- [Texte du document]
_ _ _ _ _ _ _
Mercredi 11 juillet 2012. Paris, Stade Charléty, il est un peu plus de 19 heures, et Assia El Hannouni vient de remporter haut la main (en 55s11) son 400 m couru face à des athlètes valides. « Ce soir, il y avait deux athlètes handisport présents sur ce meeting (Trésor Gautier Makunda courait lui aussi le 400 m, ndlr). Et ça ne pose aucun problème. Il y a encore quelques années, il fallait faire des pieds et des mains pour participer à une épreuve valide. Les choses ont évolué », sourit la championne.
Pour Assia aussi, beaucoup de choses ont changé. En 2004, le grand public l’a découvert aux Jeux Paralympiques d’Athènes, où elle a raflé quatre médailles d’or. En 2008, elle a connu une expérience « top », « magique » : porte-drapeau de la délégation paralympique française aux Jeux de Pékin. « Moi, personne handicapée, femme, d’origine maghrébine, j’étais la première personne à entrer dans le stade ! C’est ça la France, toutes ces cultures différentes, c’est ce qui fait la force de notre pays ». Sa voix s’emballe à l’évocation de ce si précieux souvenir. « Je me souviens de tout. Il y a une sorte de compétition entre les pays, pour savoir qui aura la meilleure tenue, qui respectera le mieux le protocole. On est beaucoup regardé au moment du défilé ».
Regardée, Assia El Hannouni l’est aujourd’hui un peu moins. Parce qu’elle a 31 ans, et que la nouvelle génération attise davantage les regards. « Mais je ne suis pas jalouse. Marie-Amélie Le Fur (lire son portrait), par exemple, travaille aussi dur que moi. Elle récolte les fruits de son travail. Les gens m’oublient un peu, mais ce n’est pas plus mal, on me laisse tranquille ».
_ _ _ _ _ _ _
- [Données à examiner]

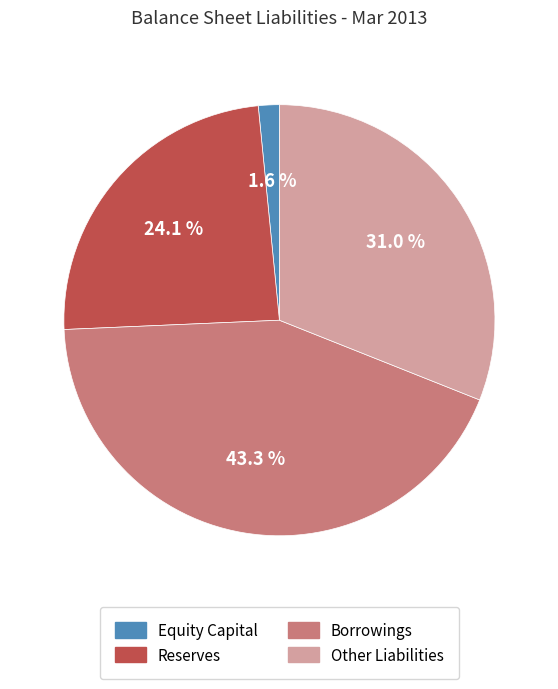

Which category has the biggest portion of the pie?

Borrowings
_ _ _ _ _ _ _
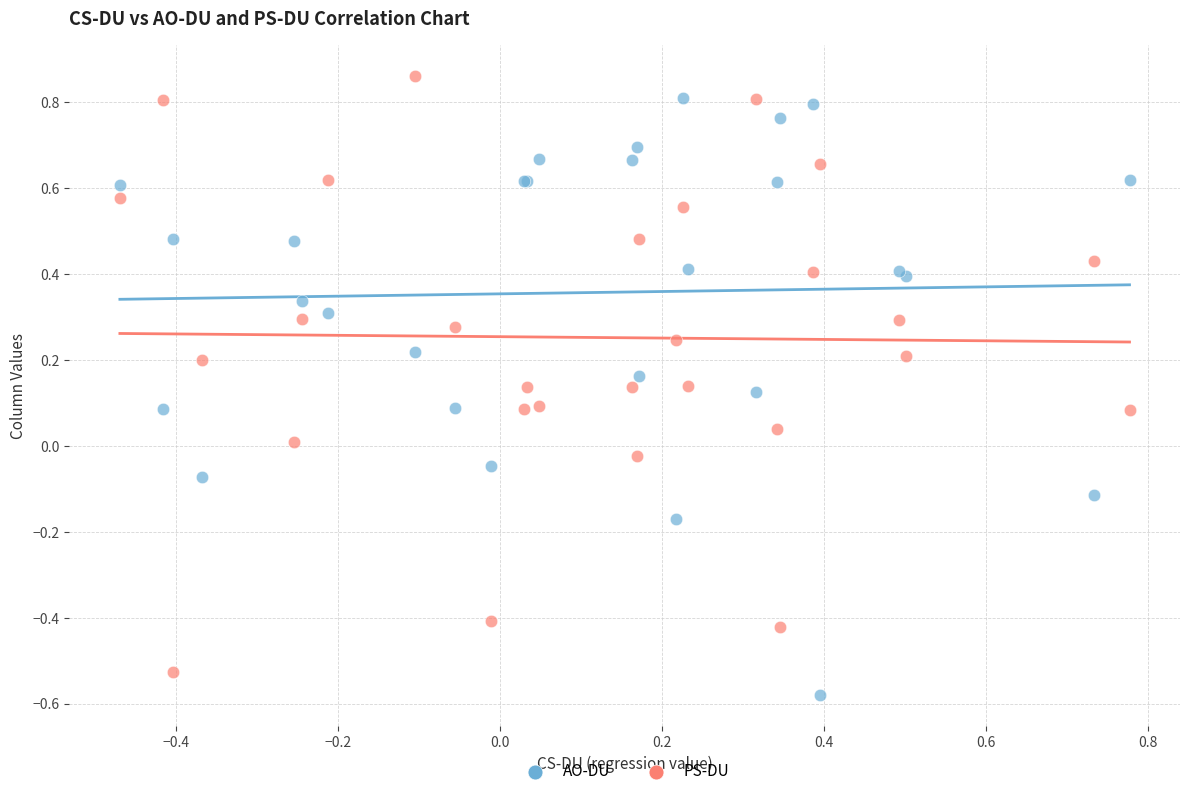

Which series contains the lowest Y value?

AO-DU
_ _ _ _ _ _ _
- [Consigne]
Extrayez le portrait d'Assia El Hannouni dans son intégralité, sans rien modifier. Les enregistrements ne servent pas ici.

- [Zone de réponse]
Mercredi 11 juillet 2012. Paris, Stade Charléty, il est un peu plus de 19 heures, et Assia El Hannouni vient de remporter haut la main (en 55s11) son 400 m couru face à des athlètes valides. « Ce soir, il y avait deux athlètes handisport présents sur ce meeting (Trésor Gautier Makunda courait lui aussi le 400 m, ndlr). Et ça ne pose aucun problème. Il y a encore quelques années, il fallait faire des pieds et des mains pour participer à une épreuve valide. Les choses ont évolué », sourit la championne.
Pour Assia aussi, beaucoup de choses ont changé. En 2004, le grand public l’a découvert aux Jeux Paralympiques d’Athènes, où elle a raflé quatre médailles d’or. En 2008, elle a connu une expérience « top », « magique » : porte-drapeau de la délégation paralympique française aux Jeux de Pékin. « Moi, personne handicapée, femme, d’origine maghrébine, j’étais la première personne à entrer dans le stade ! C’est ça la France, toutes ces cultures différentes, c’est ce qui fait la force de notre pays ». Sa voix s’emballe à l’évocation de ce si précieux souvenir. « Je me souviens de tout. Il y a une sorte de compétition entre les pays, pour savoir qui aura la meilleure tenue, qui respectera le mieux le protocole. On est beaucoup regardé au moment du défilé ».
Regardée, Assia El Hannouni l’est aujourd’hui un peu moins. Parce qu’elle a 31 ans, et que la nouvelle génération attise davantage les regards. « Mais je ne suis pas jalouse. Marie-Amélie Le Fur (lire son portrait), par exemple, travaille aussi dur que moi. Elle récolte les fruits de son travail. Les gens m’oublient un peu, mais ce n’est pas plus mal, on me laisse tranquille ».